Heterogeneity, Relevance and Customized Inference

In modern Large-Scale Inference problems, it is important to take the extra covariate information into account when performing inferences for the heterogeneous data. I am developing with Prof. Deep Mukhopadhyay a new paradigm of statistical modeling called ``Global-to-Local Inference", which will provide the necessary theory and algorithms for this Individualized Inference. By borrowing strength from the full ensemble, this method generates simulated relevance samples to power subsequent analysis.

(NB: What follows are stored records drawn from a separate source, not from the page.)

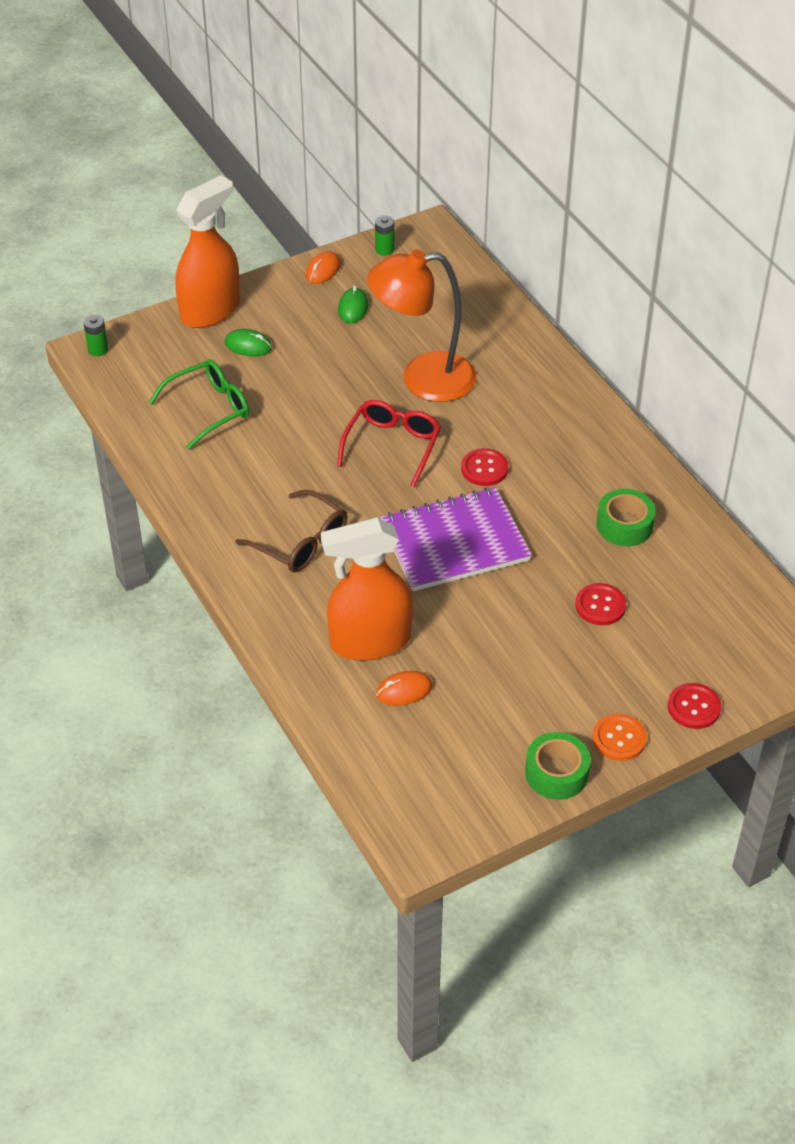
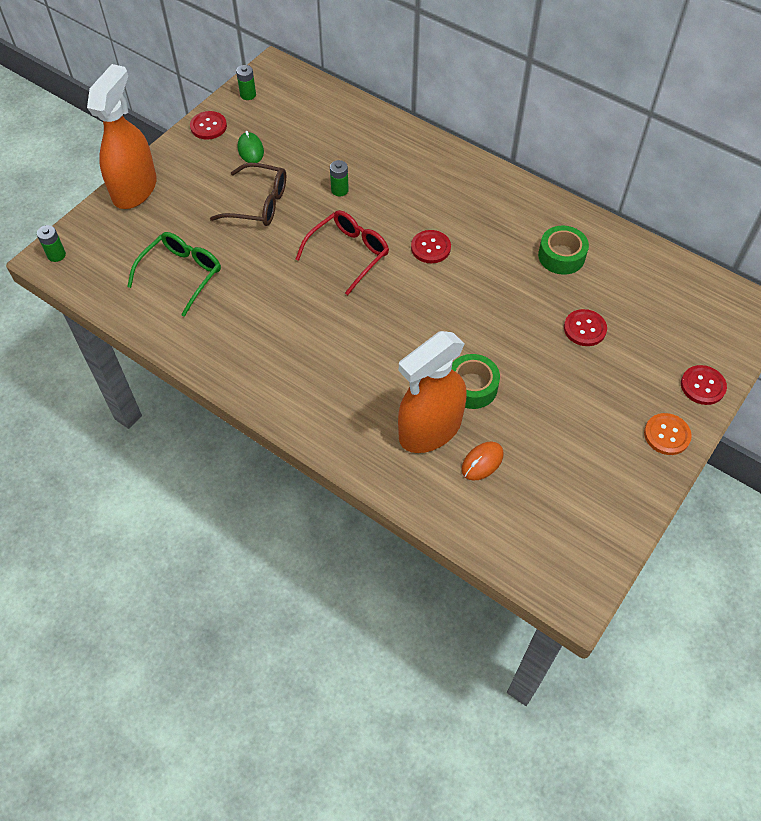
camera: 25 degrees left, 10 degrees up
green mouse [225,329,272,356] -> none
brown glasses [235,490,348,572] -> brown glasses moved to [210,163,286,226]
orange mouse [305,251,341,284] -> red button [190,111,227,140]
red glasses [337,400,441,487] -> red glasses turned 45 degrees clockwise [296,210,389,295]
orange lamp [367,249,477,402] -> green battery [330,160,349,197]
purple notebook [380,487,532,591] -> none
green tape [525,732,591,800] -> green tape moved to [452,354,500,409]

Single-cell Data Cytokine Clustering in Vaccine Studies

Flow cytometry single-cell data are usually used in modern study of immune-related diseases. So far, various model have been proposed on how to process the signal intensity to identify cell subsets of different marker combinations, yet little has been said what to do with the resulting count data. This is not a trivial matter as the resulting data set consists of sparse count data of high dimensionality, and analyzing it using traditional means are challenging. We believe that an important step to understanding this data set is finding out which subsets have similar responses to the stimuli. To this end, I'm developing a framework using mixture model and graph theory that can quickly cluster together marker combinations with similar reaction to stimuli for a given time period.

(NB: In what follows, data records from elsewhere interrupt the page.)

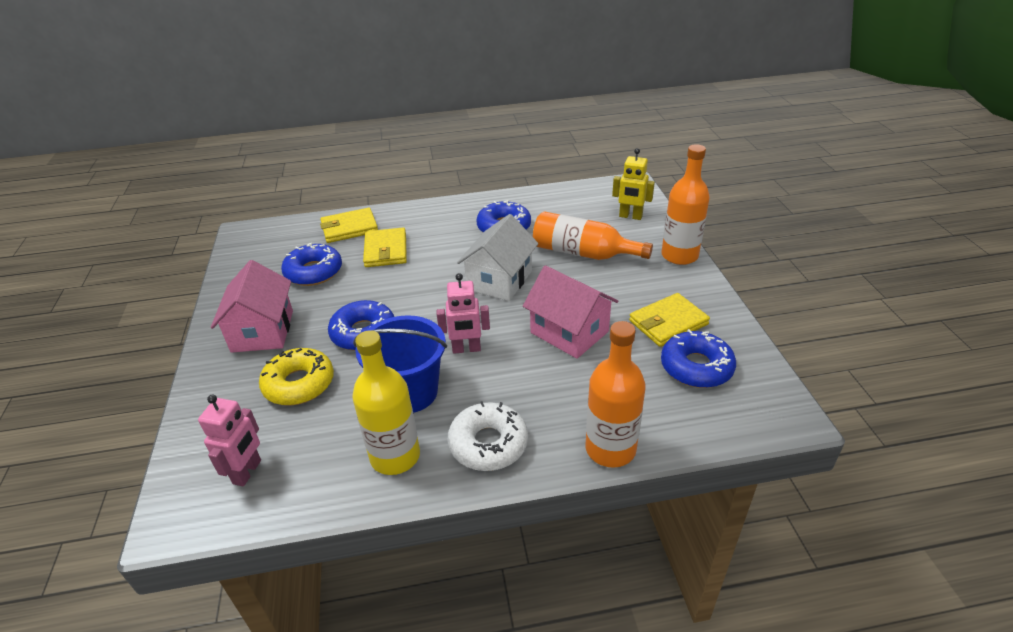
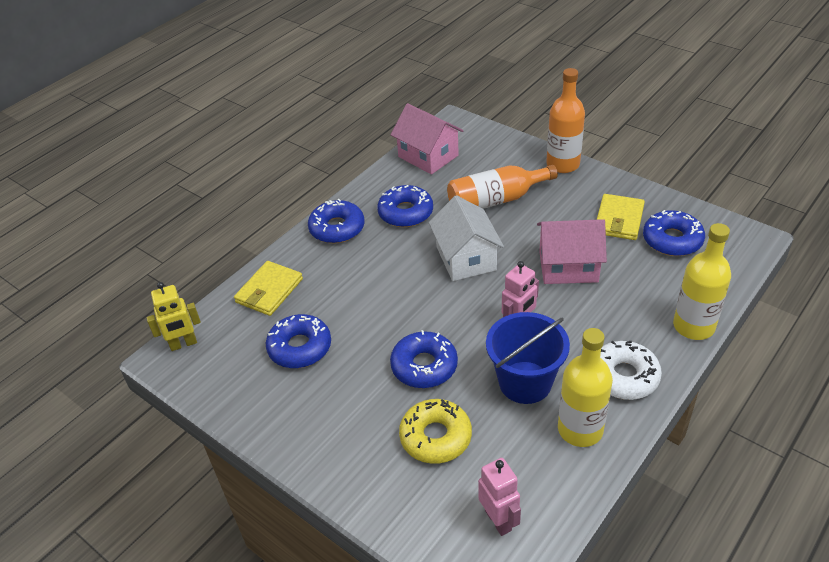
camera: 40 degrees left, 5 degrees up
pink house [211,260,293,353] -> pink house moved to [391,103,464,175]
yellow wallet [363,228,407,267] -> none
orange bottle [585,321,646,468] -> yellow bottle [673,223,731,340]
yellow robot [612,148,655,220] -> yellow robot moved to [147,282,201,351]
none -> blue donut [308,199,365,244]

Nonparametric Approach to High-dimensional K-sample Comparison Problems

Multivariate k-sample comparison problem frequently appears in a wide range of data-rich scientific fields. In this project, I developed an approach based on modern LP-nonparametric tools and unexplored connections with spectral graph theory, which demonstrated impressive robustness for noise contaminated data sets. Furthermore, this method comes with an exploratory interface, which not only provides more insight into the problem but also can be utilized for developing a better predictive model at the next phase of data-modeling


High-dimensional Nonparametric Change-point Detection

A large class of applied problems arising in health to military to environmental monitoring can be formulated as: tracking massive amount of data collected from a large number of sensors, which can be summarized as high dimensional change-point detection problems. Approaching this kind of problems in a brute-force classical manner is known to be extremely challenging. I've developed a spectral graph analysis approach for the purpose, which significantly reduces the memory footprint and speeds up the computation.


Presentations and Talks

  1. Graph-Based Compressive High-Dimensional Testing. --JSM Conference Presentation, 2020.

  2. Graph-Based Modern Nonparametrics For High-Dimensional Data. --Temple University, Dissertation Topic, 2018.

  3. Nonparametric High dimensional K-sample Comparison. --Institute of Software, Chinese Academy of Sciences, Invited Talk, 2018.

Teaching Experience

STAT 1001, Quantitative Methods for Business I

Temple University, Fall 2017 and Spring 2018, 2019


STAT 1001, Quantitative Methods for Business I

Temple University, Fall 2016


R Packages:

 LPMachineLearning

Statistical modeling tools for converting a black-box ML algorithm into an interpretable conditional distribution prediction machine, which provides a wide range of facilities, including goodness-of-fit, various types of exploratory graphical diagnostics, generalized feature selection, predictive inference methods, and others.


 LPKsample

A graph-based nonparametric algorithm for High-dimensional k-sample problem that includes (i) confirmatory test; (ii) exploratory results and (iii) options to output a data-driven LP-transformed matrix for classification.


 LPGraph

Fast and compressive nonparametric spectral algorithm for ordered graphs with application to the high-dimensional change point analysis.


 LPRelevance

A framework of methods to perform customized inference at individual level by taking contextual covariates into account. Three main functions are provided in this package: (i) LASER(): it generates specially-designed artificial relevant samples for a given case; (ii) g2l.proc(): computes customized conditional fdr; and (iii) rEB.proc(): performs empirical Bayes inference based on LASERs.